Now released to parole in the city of Lima, Berenson is still subject to hateful comments by Lima residents as she goes about the city with her young son Salvador (born in prison). Egan describes going for a walk with Berenson and Salvador
Berenson insisted we wait until dark to go out; since her parole, she has been hounded by strangers who scream obscenities or call her “assassin” and “murderer.” Just that day, on her way back from the playground with her mother and Salvador, “this woman said: ‘You’re under house arrest! You should be in your house!’ She was with a cellphone, taking pictures. I don’t like going to the park, because people stare at you and make you feel as though you’re not welcome.”
One explanation given for this hatred is the enormous trauma that Peru suffered during the years of terrorism and its repression by the Fujimori regime. Some 70,000 Peruvians are estimated to have been killed, more than half by the government. But while Fujimori is long since disgraced and himself serving a lengthy prison sentence for his crimes in office, and the exposure that so much of the violence was due to the government itself, there is little evidence that Peruvians view Berenson in any more redeeming light, despite the fact that she served 15 years in harsh prison conditions with apparently no trouble or resistance.
Egan's article suggests a number of reasons why Berenson exceeded many far more responsible militants in becoming the face of terror for Peruvians. As a foreigner and especially an American who came to Peru after involvement with left wing groups in Central America, it must have been a relief to Peruvians to see the evil infecting their country as coming from the outside. Perhaps most importantly, according to Egan, Berenson's initial appearance before the media after her arrest was a grimacing and shouting performance that seems to have convicted her before the public, even before her trial.

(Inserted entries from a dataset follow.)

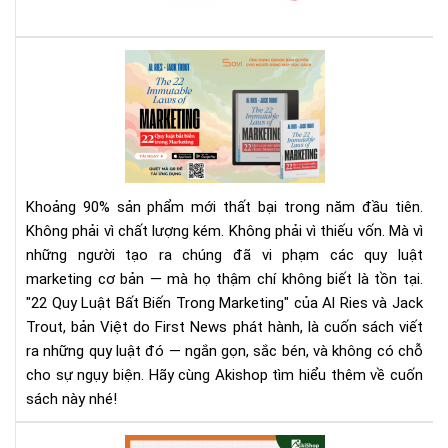
sác
giá
rẻ
Rev
nhấ
Sác
địn
22
bạn
Quy
phả
Luậ
biế
Bất
Biế
Khoảng 90% sản phẩm mới thất bại trong năm đầu tiên.
Tr
Không phải vì chất lượng kém. Không phải vì thiếu vốn. Mà vì
Mar
những người tạo ra chúng đã vi phạm các quy luật
|
marketing cơ bản — mà họ thậm chí không biết là tồn tại.
Tải
Eb
"22 Quy Luật Bất Biến Trong Marketing" của Al Ries và Jack
Bản
Trout, bản Việt do First News phát hành, là cuốn sách viết
Quy
ra những quy luật đó — ngắn gọn, sắc bén, và không có chỗ
Trê
cho sự ngụy biện. Hãy cùng Akishop tìm hiểu thêm về cuốn
Sav
sách này nhé!
Aki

Five weeks after her arrest, on Jan. 8, 1996, Berenson was taken to a small auditorium in the headquarters of Dincote, Peru’s antiterrorist police, and presented to the press. Her performance was indelible: she took the stage bellowing in Spanish, hands clenched at her sides, long dark hair tumbling down both sides of her face. After denouncing suffering and injustice in Peru, she denied that she was a terrorist by shouting: “In the M.R.T.A. there are no criminal terrorists. It is a revolutionary movement!” — words that, to Peruvian ears, amounted to a confession. She looked scary: big, ungoverned and enraged. To this day, clips from that 15-year-old tirade are part of any news story about her on Peruvian TV; stills from it, in which she appears to be baring her teeth, appeared on the front pages of Peruvian newspapers when she was paroled. Her father told me ruefully: “Forty-four seconds, and it ruined her life. It doesn’t take much.”
As Egan reports, the security forces had carefully stage managed the performance, keeping Berenson isolated in terrible conditions before the media show, and (falsely) telling her that she would have to yell because there were no microphones. But her own emotions and idealism must have played a role as well.
What is fascinating about the Berenson saga and troubling for those of us struggling with our own legacy of war on crime and terror in the US, is the way the creation of criminal/terrorist monsters for political purposes, endures in the emotions of a population for years after the circumstances and even the politicians are gone. As Egan notes, the Fujimori regime reaped major benefits in public relations at a time when the far more threatening Shining Path terrorist organization was in full operation, by presenting this foreign threat to Peru and showing that the police and judicial apparatuses could stop her. Yet decades later, and after the reality of Fujimori's dictatorship and its own responsibility for violence, death and terror are fully known to all Peruvians, the regime's construction of Berenson as a monster lives on.